Why are we so attached to Trident in the first place, when so many comparable and successful western countries don’t feel the need for nukes at all? For me, the Trident programme is emblematic of a post-imperial United Kingdom which still wants to flex its muscles on the world stage, but isn’t sure how to do it beyond some vague old-fashioned notion of military might. As Shahrar Ali, Deputy leader of the Green party, put it in his speech at the Wrap-up Trident march, Trident is the ultimate ‘big boys toy’ – invisible to radar, capable of creating 1000 Hiroshimas, silent, sleek and deadly – an amazing feat of military engineering. 63% of the British public, in a recent YouGov poll, said they wanted Britain to aspire to be a ‘great power’. Do we really need an eye-wateringly expensive killing machine to be a ‘great power’? If by power we mean influence, then arguably the two countries which have exercised the most influence on the European and world economies in the last year are Germany and Saudi Arabia, neither of which are nuclear states.
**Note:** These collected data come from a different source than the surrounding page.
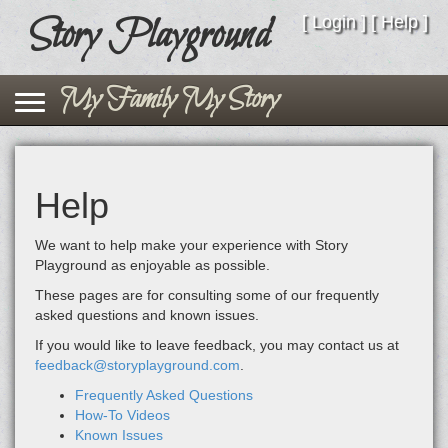
Story Playground
Story Playground
[
Login
] [
Help
]
Toggle navigation
My Family My Story
Help
We want to help make your experience with Story
Playground as enjoyable as possible.
These pages are for consulting some of our frequently
asked questions and known issues.
If you would like to leave feedback, you may contact us at
feedback@storyplayground.com
.
Frequently Asked Questions
How-To Videos
Known Issues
State power today derives from diplomatic ties, natural resources, and trading clout. The fact that we, along with our American allies, have our Trident ‘deterrent’ has done nothing to deter Putin from provocations in Chechnya, Georgia, Crimea, Ukraine and even, recently, in the UK’s airspace. And all the nukes in the world will do nothing to deter the murderous actions of ISIS.I hope we can find a way of making Britain ‘great’ without arming ourselves with more costly WMDs – surely greatness means more than that. This is an important issue which more people should engage with, yet in our very British tradition we defer to the Elites and ‘experts’ on issues of national security and absolve ourselves of responsibility. One can only hope that in the forthcoming highly unpredictable election campaign and the potential negotiations which may come after, the nuclear taboo is broken.